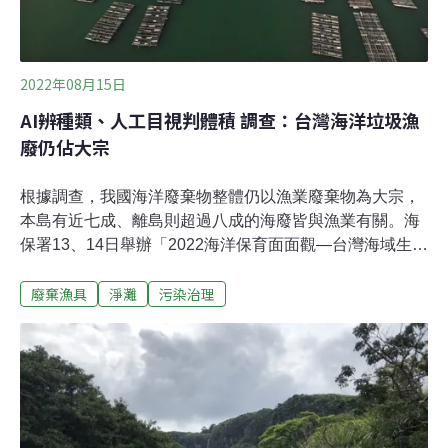
2022年08月15日
AI辨種類、人工目視判體積 調查：台灣海洋垃圾漁
廢仍佔大宗
根據調查，我國海洋廢棄物整體仍以漁業廢棄物為大宗，
本島有近七成、離島則超過八成的海廢皆與漁業有關。海
保署13、14日舉辦「2022海洋保育面面觀—台灣海域生態
守護研討會」，國內除了已開始將無人機等高科技應用在
廢棄漁具
淨灘
污染治理
海廢監測，透過近三年的「海廢快篩調查」更發現，海廢
數量正持續下降，離島下降幅度最高。海污監測也要高科
技！ 無人機、AI模型辨種類 人工目視判體積全球海洋廢棄
物急遽增加，每年約有800萬噸的塑膠垃圾進入海中，四
面環海的台灣，也難以在「海廢治理」的全球議題中缺
席。有效的海洋污染治理必須正確掌握海廢監測數據，然
而，海洋範圍廣大，調查人力及量能也相當有限，我國自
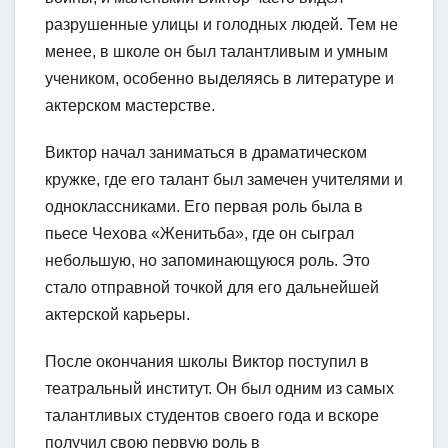
разрушенные улицы и голодных людей. Тем не
менее, в школе он был талантливым и умным
учеником, особенно выделяясь в литературе и
актерском мастерстве.
Виктор начал заниматься в драматическом
кружке, где его талант был замечен учителями и
одноклассниками. Его первая роль была в
пьесе Чехова «Женитьба», где он сыграл
небольшую, но запоминающуюся роль. Это
стало отправной точкой для его дальнейшей
актерской карьеры.
После окончания школы Виктор поступил в
театральный институт. Он был одним из самых
талантливых студентов своего года и вскоре
получил свою первую роль в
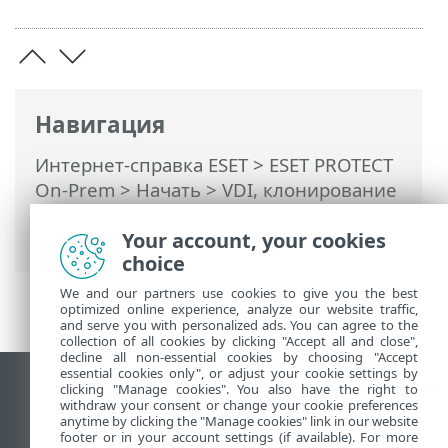
Навигация
Интернет-справка ESET
>
ESET PROTECT
On-Prem
>
Начать
>
VDI, клонирование
и обнаружение оборудования
> Эталон
Your account, your cookies
для клонирования
choice
We and our partners use cookies to give you the best
optimized online experience, analyze our website traffic,
and serve you with personalized ads. You can agree to the
collection of all cookies by clicking "Accept all and close",
decline all non-essential cookies by choosing "Accept
essential cookies only", or adjust your cookie settings by
clicking "Manage cookies". You also have the right to
Использовать сайт для ПК
withdraw your consent or change your cookie preferences
End of Life
anytime by clicking the "Manage cookies" link in our website
footer or in your account settings (if available). For more
База знаний ESET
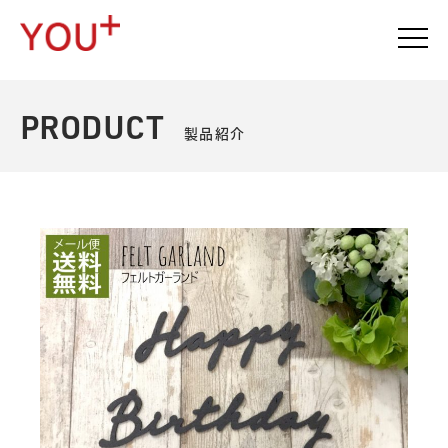
PRODUCT
製品紹介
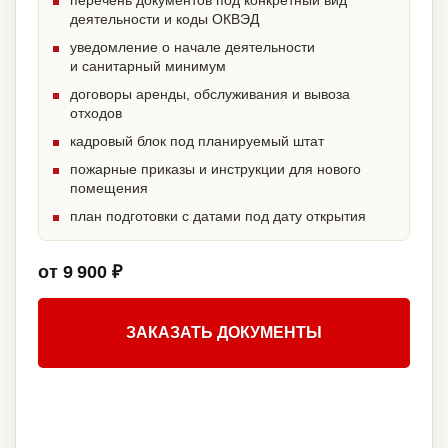
перечень документов под конкретный вид
деятельности и коды ОКВЭД
уведомление о начале деятельности
и санитарный минимум
договоры аренды, обслуживания и вывоза
отходов
кадровый блок под планируемый штат
пожарные приказы и инструкции для нового
помещения
план подготовки с датами под дату открытия
от 9 900 ₽
ЗАКАЗАТЬ ДОКУМЕНТЫ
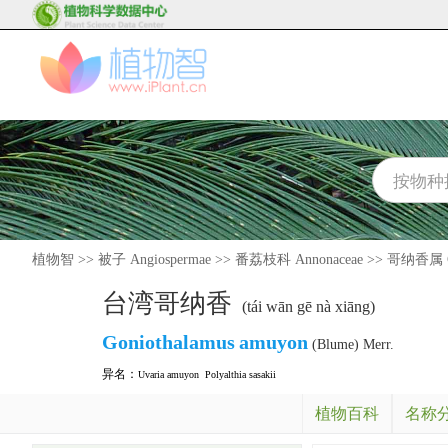
植物智
>>
被子 Angiospermae
>>
番荔枝科 Annonaceae
>>
哥纳香属 Go
台湾哥纳香
(tái wān gē nà xiāng)
Goniothalamus
amuyon
(Blume) Merr.
异名：
Uvaria amuyon
Polyalthia sasakii
植物百科
名称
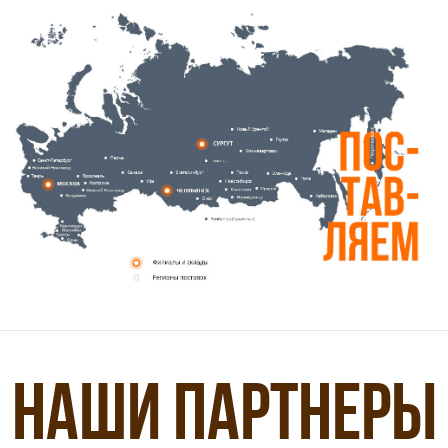
Наши Партнеры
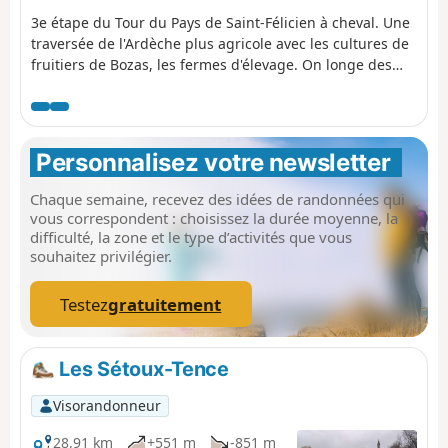
3e étape du Tour du Pays de Saint-Félicien à cheval. Une
traversée de l'Ardèche plus agricole avec les cultures de
fruitiers de Bozas, les fermes d'élevage. On longe des
belles demeures et châteaux : Bozas, le Boze et son mur
d'enceinte, le Château de Corsas et on finit par le
charmant hameau de Montplot.
Personnalisez votre newsletter 
Chaque semaine, recevez des idées de randonnées qui
vous correspondent : choisissez la durée moyenne, la
difficulté, la zone et le type d’activités que vous
souhaitez privilégier.
Testez
gratuitement
Les Sétoux-Tence
Visorandonneur
28,91 km
+551 m
-851 m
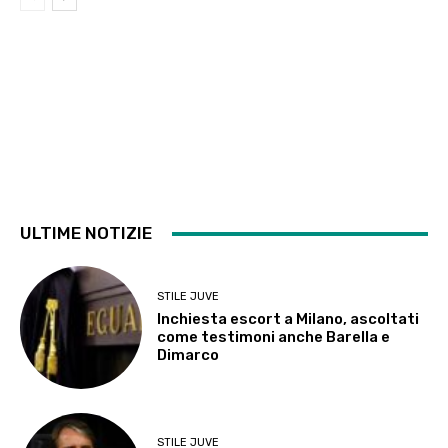
ULTIME NOTIZIE
STILE JUVE
Inchiesta escort a Milano, ascoltati
come testimoni anche Barella e
Dimarco
STILE JUVE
○ ○ ○ ○ ○ ○ ○
Skip the pictures and give the entries above again word for word.

2022年08月15日
AI辨種類、人工目視判體積 調查：台灣海洋垃圾漁
廢仍佔大宗
根據調查，我國海洋廢棄物整體仍以漁業廢棄物為大宗，
本島有近七成、離島則超過八成的海廢皆與漁業有關。海
保署13、14日舉辦「2022海洋保育面面觀—台灣海域生態
守護研討會」，國內除了已開始將無人機等高科技應用在
廢棄漁具
淨灘
污染治理
海廢監測，透過近三年的「海廢快篩調查」更發現，海廢
數量正持續下降，離島下降幅度最高。海污監測也要高科
技！ 無人機、AI模型辨種類 人工目視判體積全球海洋廢棄
物急遽增加，每年約有800萬噸的塑膠垃圾進入海中，四
面環海的台灣，也難以在「海廢治理」的全球議題中缺
席。有效的海洋污染治理必須正確掌握海廢監測數據，然
而，海洋範圍廣大，調查人力及量能也相當有限，我國自
разрушенные улицы и голодных людей. Тем не
менее, в школе он был талантливым и умным
учеником, особенно выделяясь в литературе и
актерском мастерстве.
Виктор начал заниматься в драматическом
кружке, где его талант был замечен учителями и
одноклассниками. Его первая роль была в
пьесе Чехова «Женитьба», где он сыграл
небольшую, но запоминающуюся роль. Это
стало отправной точкой для его дальнейшей
актерской карьеры.
После окончания школы Виктор поступил в
театральный институт. Он был одним из самых
талантливых студентов своего года и вскоре
получил свою первую роль в
Навигация
Интернет-справка ESET
>
ESET PROTECT
On-Prem
>
Начать
>
VDI, клонирование
и обнаружение оборудования
> Эталон
Your account, your cookies
для клонирования
choice
We and our partners use cookies to give you the best
optimized online experience, analyze our website traffic,
and serve you with personalized ads. You can agree to the
collection of all cookies by clicking "Accept all and close",
decline all non-essential cookies by choosing "Accept
essential cookies only", or adjust your cookie settings by
clicking "Manage cookies". You also have the right to
Использовать сайт для ПК
withdraw your consent or change your cookie preferences
End of Life
anytime by clicking the "Manage cookies" link in our website
footer or in your account settings (if available). For more
База знаний ESET
PRODUCT
製品紹介
перечень документов под конкретный вид
деятельности и коды ОКВЭД
уведомление о начале деятельности
и санитарный минимум
договоры аренды, обслуживания и вывоза
отходов
кадровый блок под планируемый штат
пожарные приказы и инструкции для нового
помещения
план подготовки с датами под дату открытия
от 9 900 ₽
ЗАКАЗАТЬ ДОКУМЕНТЫ
植物智
>>
被子 Angiospermae
>>
番荔枝科 Annonaceae
>>
哥纳香属 Go
台湾哥纳香
(tái wān gē nà xiāng)
Goniothalamus
amuyon
(Blume) Merr.
异名：
Uvaria amuyon
Polyalthia sasakii
植物百科
名称
Наши Партнеры
3e étape du Tour du Pays de Saint-Félicien à cheval. Une
traversée de l'Ardèche plus agricole avec les cultures de
fruitiers de Bozas, les fermes d'élevage. On longe des
belles demeures et châteaux : Bozas, le Boze et son mur
d'enceinte, le Château de Corsas et on finit par le
charmant hameau de Montplot.
Personnalisez votre newsletter 
Chaque semaine, recevez des idées de randonnées qui
vous correspondent : choisissez la durée moyenne, la
difficulté, la zone et le type d’activités que vous
souhaitez privilégier.
Testez
gratuitement
Les Sétoux-Tence
Visorandonneur
28,91 km
+551 m
-851 m
ULTIME NOTIZIE
STILE JUVE
Inchiesta escort a Milano, ascoltati
come testimoni anche Barella e
Dimarco
STILE JUVE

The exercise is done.